What is a skeuomorph? A skeuomorph is a design element that imitates a feature that was functionally necessary to an original design, while being merely ornamental in its current state. For example, a modern “engineered hardwood” floor may have a printed wood-grain pattern on its surface. While the engineered material is likely a vast improvement over natural wood—with no warping, staining, or cracking to worry about—the idea of real wood is familiar and comforting to us. After all, few people stand in awe of the perfectly aligned particulate beneath our feet. Another example is window mullions—the dividing bars of a window pane. While at one time these were necessary to divide individual pieces of glass, we now have the capability to produce more efficient glass panels at any size, rendering a grid of smaller panes obsolete. Still, we have a cultural connection to those bars, going so far as to superficially glue them to a window that is perfectly functional without them.



This theme is nothing new. From hubcaps to greek Greek columns, pleather jackets to flame-shaped lightbulbs—this idea is instilled in us. It has only been with the rise of the on-screen interface that we’ve seen how deeply ingrained skeuomorphism is within human culture. One of the earliest adaptations in the computing world is the file folder. Most of us use tabbed file folders everyday. But, how many of them are physical folders? I see 15 folders on my desktop right now and not a single one is made of paper. Rather, they are made of pixels, and hold nothing but 1′s and 0′s. If you save a document, likely you will be clicking on an icon shaped like a floppy disk. Yet, when was the last time you saved something to a physical floppy disk? I haven’t even seen one in a well over a decade.

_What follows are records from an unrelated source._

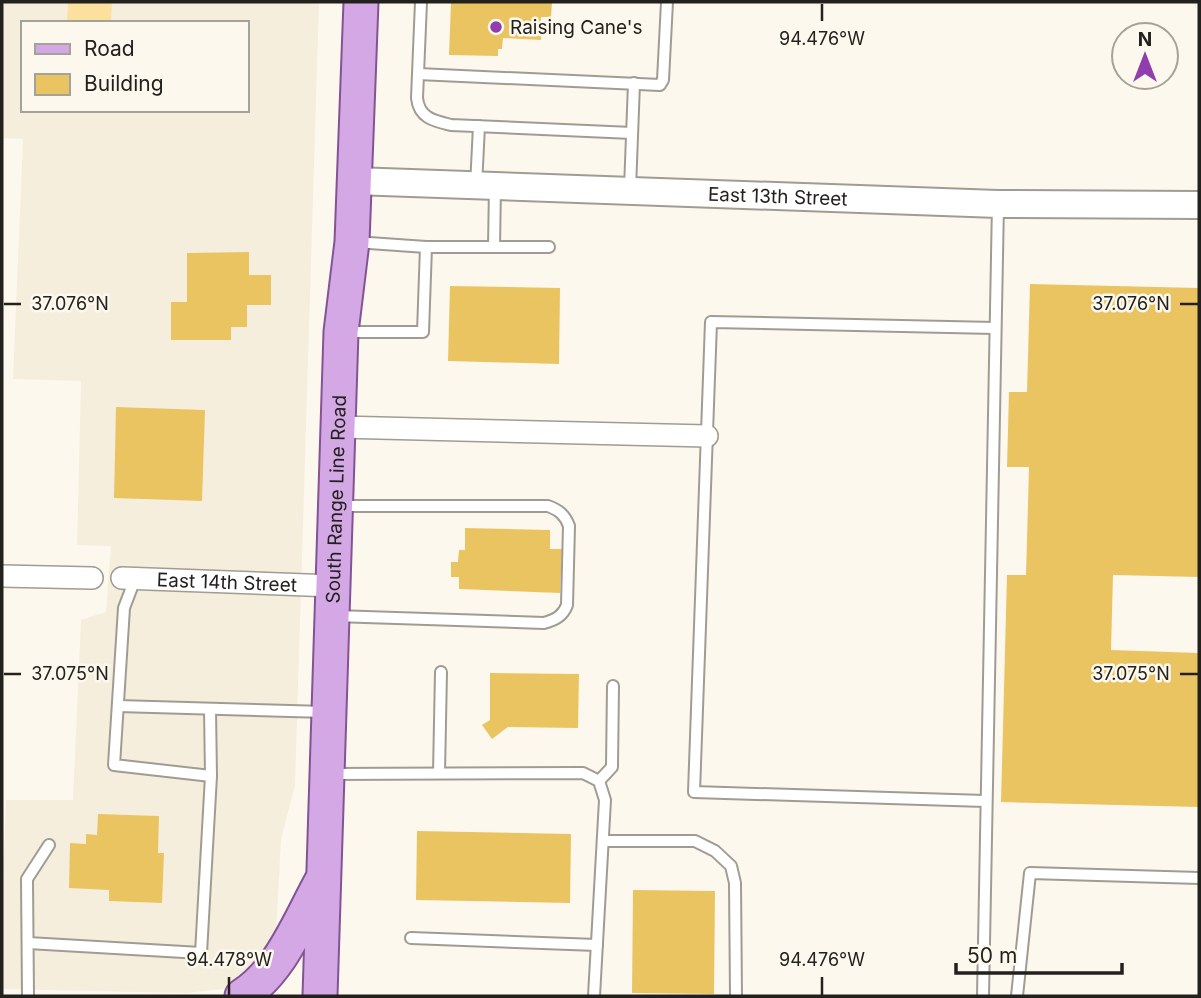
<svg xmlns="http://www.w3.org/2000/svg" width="1201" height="998" viewBox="0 0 1201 998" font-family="Inter,sans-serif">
<rect width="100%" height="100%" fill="#fcf8ee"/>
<path fill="#f6eedd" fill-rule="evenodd" d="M 2,2 L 319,2 L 295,786 L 281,839 L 276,934 L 272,942 L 239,982 L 223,989 L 186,993 L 2,989 L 2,904 L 6,800 L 73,800 L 81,620 L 106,612 L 111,546 L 77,545 L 81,381 L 13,379 L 23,139 L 2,138 ZM 23,23 L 247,23 L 247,110 L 23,110 Z"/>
<path fill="#fce19e" d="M 68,2 L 112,2 L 111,23 L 67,23 Z"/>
<g fill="#ebc462">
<path d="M 451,2 L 545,2 L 552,3 L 551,17 L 541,17 L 541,40 L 503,38 L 502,49 L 498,49 L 498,56 L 449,55 Z"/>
<path d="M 249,252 L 249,275 L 271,275 L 271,305 L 247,305 L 247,327 L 231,327 L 231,340 L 171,340 L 171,302 L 187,302 L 187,253 Z"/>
<path d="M 1030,284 L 1199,288 L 1199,577 L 1113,575 L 1111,650 L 1199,653 L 1199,807 L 1001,802 L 1007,575 L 1026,575 L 1029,467 L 1007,467 L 1009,392 L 1027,392 Z"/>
<path d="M 450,286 L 560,288 L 559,364 L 448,361 Z"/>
<path d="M 116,407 L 205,410 L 202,501 L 114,498 Z"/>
<path d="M 465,528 L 550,530 L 550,549 L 562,549 L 560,593 L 459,589 L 459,577 L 451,577 L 451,562 L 458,562 L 459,550 L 465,550 Z"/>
<path d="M 490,673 L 579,674 L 578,728 L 508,727 L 492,739 L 482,725 L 490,720 Z"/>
<path d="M 98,814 L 159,816 L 158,853 L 164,853 L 162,903 L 109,901 L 109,890 L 69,888 L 70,843 L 86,844 L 86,834 L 97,835 Z"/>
<path d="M 417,831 L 571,834 L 570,903 L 416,900 Z"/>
<path d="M 633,890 L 715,891 L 714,994 L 632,993 Z"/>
</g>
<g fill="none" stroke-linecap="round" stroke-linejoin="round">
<defs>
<g id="service">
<path d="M 421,2 L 417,98 C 419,118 434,121 451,125 L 632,133"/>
<path d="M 418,74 L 660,85 L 663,80 L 667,2"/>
<path d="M 476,186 L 479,126"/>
<path d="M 630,189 L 634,83"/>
<path d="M 355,242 L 426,247 L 494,247 L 495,186"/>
<path d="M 494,247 L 549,247"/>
<path d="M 344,332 L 423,332 L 426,247"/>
<path d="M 135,579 L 124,608 L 114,765 L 211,776"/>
<path d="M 335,616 L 544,623 C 555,620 563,616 567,605 L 569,526 C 565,515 559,510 548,506 L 341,506"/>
<path d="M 118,706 L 326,712"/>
<path d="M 439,773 L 441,672"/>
<path d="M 329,774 L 583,773 L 599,781 L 605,800 L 594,996"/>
<path d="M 599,781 L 612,767 L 613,686"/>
<path d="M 985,801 L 694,792 L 711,322 L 995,328"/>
<path d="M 603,841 L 695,841 L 715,851 L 731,866 L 735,883 L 736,996"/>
<path d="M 411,938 L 597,945"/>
<path d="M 28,943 L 201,953 L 211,776 L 210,709"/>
<path d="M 28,996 L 27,879 L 49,845"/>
<path d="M 983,996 L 998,204"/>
<path d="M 1017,996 L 1030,873 L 1199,878"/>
</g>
<g id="minor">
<path d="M 339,427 L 707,436"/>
<path d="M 2,576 L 92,578"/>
<path id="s1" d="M 122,578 L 333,586"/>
</g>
<g id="tertiary">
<path id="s2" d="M 354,181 L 998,204 L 1199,205"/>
</g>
<g id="primary">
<path d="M 242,996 C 281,971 299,922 321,882"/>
<path id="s3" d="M 320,996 L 341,332 L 352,242 L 361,2"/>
</g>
</defs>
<use href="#service" stroke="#a09c93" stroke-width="14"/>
<use href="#minor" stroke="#a09c93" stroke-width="24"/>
<use href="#tertiary" stroke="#a09c93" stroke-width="30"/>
<use href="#primary" stroke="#845394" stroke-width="37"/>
<use href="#service" stroke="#fff" stroke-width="10"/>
<use href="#minor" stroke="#fff" stroke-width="21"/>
<use href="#tertiary" stroke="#fff" stroke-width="26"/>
<use href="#primary" stroke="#d4a8e5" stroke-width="33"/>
</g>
<path fill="none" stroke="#22211d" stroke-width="2.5" d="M 822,4 L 822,21M 4,304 L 21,304M 1180,304 L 1198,304M 4,674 L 21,674M 1180,674 L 1198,674M 229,977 L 229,995M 822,977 L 822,995"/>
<circle fill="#903ead" stroke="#fcf8ee" stroke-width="2.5" cx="496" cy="27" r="7"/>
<g text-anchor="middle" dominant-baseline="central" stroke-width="5" stroke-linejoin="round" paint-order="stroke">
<g font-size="19" fill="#22211d" stroke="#fcf8ee" text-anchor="start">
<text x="510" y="27">Raising Cane's</text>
</g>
<g font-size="19" fill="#22211d" stroke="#fcf8ee">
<text stroke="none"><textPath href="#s2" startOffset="424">East 13th Street</textPath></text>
<text stroke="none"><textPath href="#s3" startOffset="497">South Range Line Road</textPath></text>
<text stroke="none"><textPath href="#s1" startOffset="105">East 14th Street</textPath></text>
</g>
</g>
<g font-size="18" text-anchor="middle" fill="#22211d" stroke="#fcf8ee" stroke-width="5" stroke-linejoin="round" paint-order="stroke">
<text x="822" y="45">94.476°W</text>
<text x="70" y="310">37.076°N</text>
<text x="1131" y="310">37.076°N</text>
<text x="70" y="680">37.075°N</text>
<text x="1131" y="680">37.075°N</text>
<text x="229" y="966">94.478°W</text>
<text x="822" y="966">94.476°W</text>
</g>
<rect width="1201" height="998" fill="none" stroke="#22211d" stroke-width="7"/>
<rect x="21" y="21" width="228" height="91" fill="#fcf8ee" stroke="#a5a29a" stroke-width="2"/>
<rect x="35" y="44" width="35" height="10" fill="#d4a8e5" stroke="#a5a29a" stroke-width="2"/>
<text x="84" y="56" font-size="21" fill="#22211d">Road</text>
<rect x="35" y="74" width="35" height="21" fill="#ebc462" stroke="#a5a29a" stroke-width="2"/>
<text x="84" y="91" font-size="21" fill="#22211d">Building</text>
<g transform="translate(1145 56)"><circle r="33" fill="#fcf8ee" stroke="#a5a29a" stroke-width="2"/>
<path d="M0-5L12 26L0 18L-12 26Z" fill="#903ead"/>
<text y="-10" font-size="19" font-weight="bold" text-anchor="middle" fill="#22211d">N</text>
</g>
<path d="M956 963v10h166v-10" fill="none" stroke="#22211d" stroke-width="3.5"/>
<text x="967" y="963" font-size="21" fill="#22211d" stroke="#fcf8ee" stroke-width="5" paint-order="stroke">50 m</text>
</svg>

In recent years, Apple has been at the forefront of the skeuomorphic interface. Their iBooks are neatly displayed on a wood-grained bookshelf and all calendar events are posted in a leather-bound planner. Are these visual cues necessary? Will a user lose all reference for their task if they are not reassured by objects from the real world? As a designer, I feel there is a better solution. Microsoft—not known for their design chops—has challenged Apple’s direction with the introduction of Windows 8. With a heavy dependence on typography, blocks of color, and simplified icons, Microsoft hopes to break current trends. This week Apple has taken note, firing their lead software guru Scott Forstall, who along with the late Steve Jobs is a proponent of the skeuomorph.



While it has yet to be seen whether consumers will respond well to the lack of real-world-reference in early stages, it seems to me that this is the direction that we need to move. We need to embrace technologies as they apply to us now, not as they once did. But what of the future? Will we one day be using some unfathomable device in which its book reader feature looks like an old-school iPad? We’ll have to wait and see.